Comparison of the analysis of global DNA methylation between the three groups (Figure 4 ) showed that the Set-3 presented an overall methylation level similar to non-tumoral liver samples, in agreement with expression data. The samples from the Set-1, that presented expression profile similar to embryonic stages of the hepatocyte differentiation, had a lower level of global DNA methylation than the other two groups. The Set-2 samples, that contain HBs with transitional gene expression profile when compared to the others, also had an intermediate mean level of DNA methylation.

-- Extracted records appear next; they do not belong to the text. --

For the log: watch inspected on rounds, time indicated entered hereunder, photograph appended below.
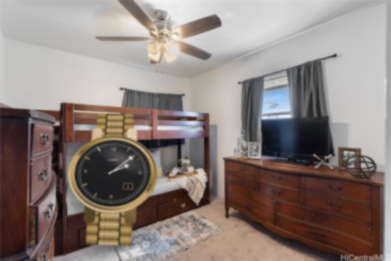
2:08
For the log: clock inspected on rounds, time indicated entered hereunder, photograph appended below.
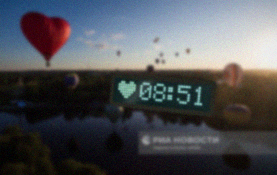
8:51
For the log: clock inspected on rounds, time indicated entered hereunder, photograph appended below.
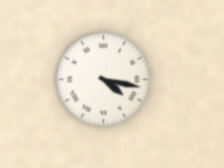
4:17
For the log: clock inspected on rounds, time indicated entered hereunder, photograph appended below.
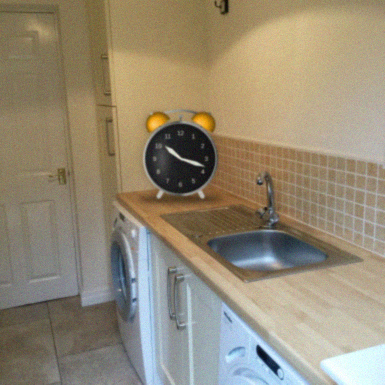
10:18
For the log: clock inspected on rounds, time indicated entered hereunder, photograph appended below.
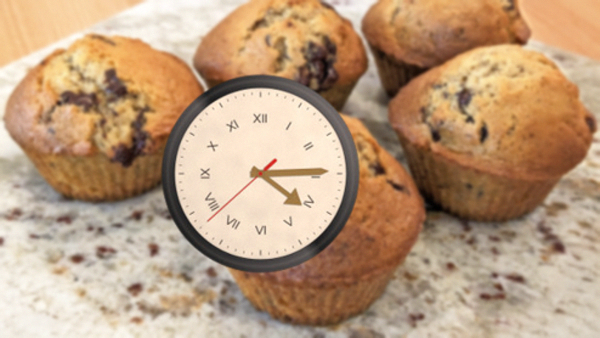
4:14:38
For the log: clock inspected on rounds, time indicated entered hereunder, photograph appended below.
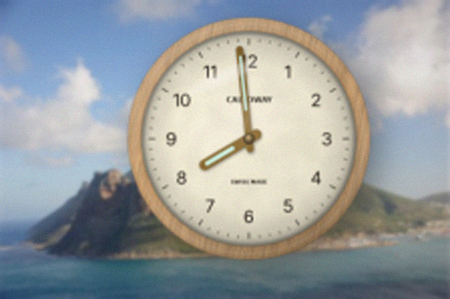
7:59
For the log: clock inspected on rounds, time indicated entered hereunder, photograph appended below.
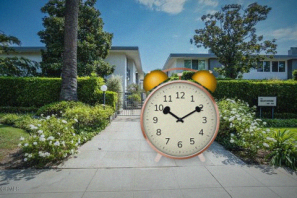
10:10
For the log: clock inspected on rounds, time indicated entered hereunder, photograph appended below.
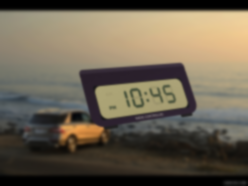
10:45
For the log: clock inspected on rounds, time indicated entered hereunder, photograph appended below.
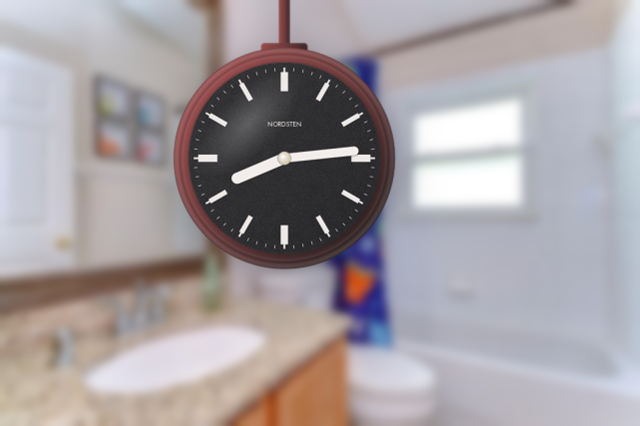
8:14
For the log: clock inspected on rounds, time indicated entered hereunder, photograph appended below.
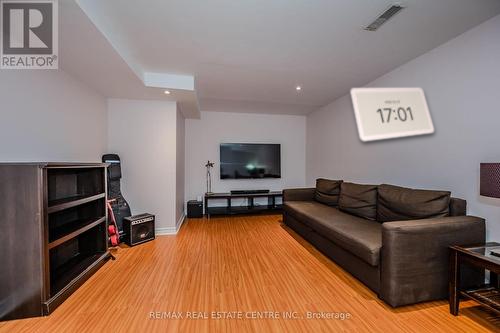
17:01
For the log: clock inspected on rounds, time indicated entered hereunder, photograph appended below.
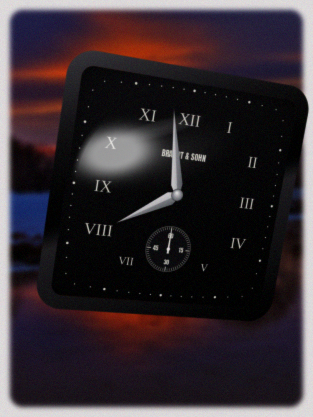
7:58
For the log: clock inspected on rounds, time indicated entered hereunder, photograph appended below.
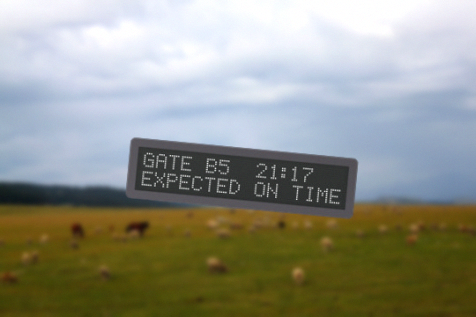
21:17
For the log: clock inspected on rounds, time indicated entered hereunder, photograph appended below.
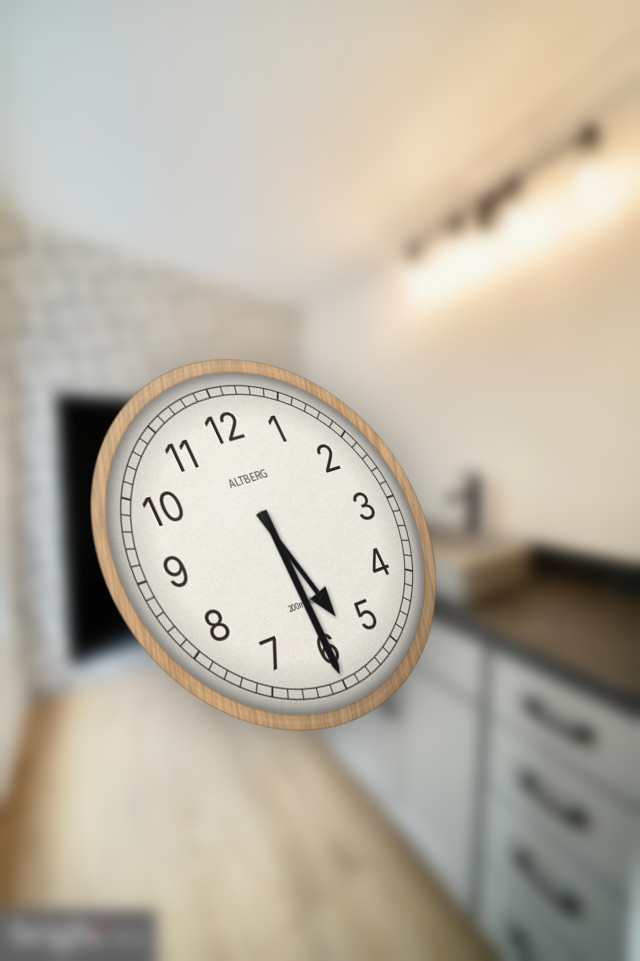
5:30
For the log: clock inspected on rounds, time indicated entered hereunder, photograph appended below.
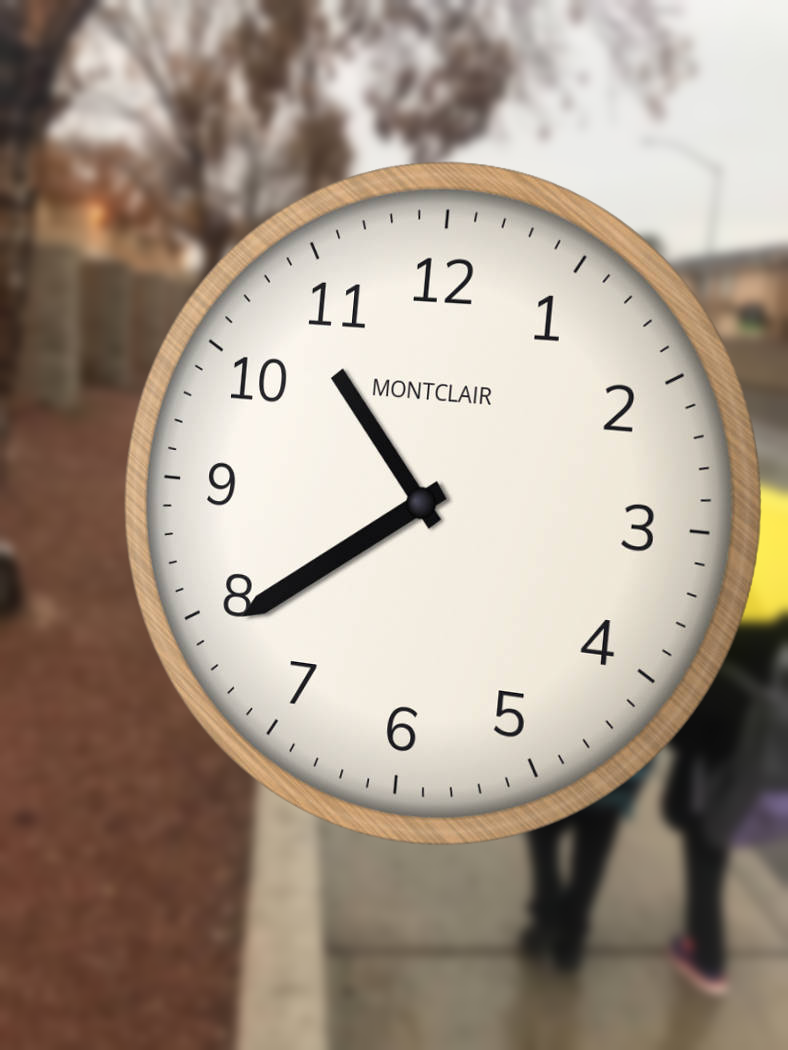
10:39
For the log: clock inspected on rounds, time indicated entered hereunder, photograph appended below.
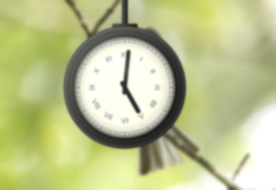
5:01
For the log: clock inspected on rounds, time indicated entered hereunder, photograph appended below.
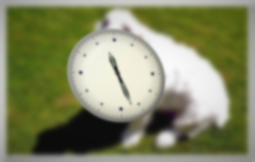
11:27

Table 1 presents the clinical characteristics of the HB cases, clustered according to the Set in which they were classified based on their gene expression profile. Moreover, the somatic driver mutations previously detected in some HBs, as well as the results of the immunohistochemistry analysis of the beta-catenin are presented (data derived from Aguiar et al. 2020 26). Set-1 was composed of intermediate-risk HBs, according to the CHIC criteria27,28. It is interesting to note that three out of nine patients of the Set-3 died, three developed pulmonary metastases, and one was characterized as HB/HCC features (carrying a TERTpromoter mutation; Supporting Information Figure S5 – Kaplan-Meier survival curve ). The Set-2 contains tumors that are clinically heterogeneous, with two cases of late diagnosis, one of them carrying a somatic mutation in the TERT promoter.
Despite the number of samples in each set, it is possible to notice a trend in relation to histology. In Set-1 there is a predominance of epithelial embryonal, Set-2 exhibits a predominance of epithelial and mesenchymal mixed, and in Set-3, epithelial fetal samples.Figure 5 summarizes our findings and proposes the stratification of this cohort of HBs.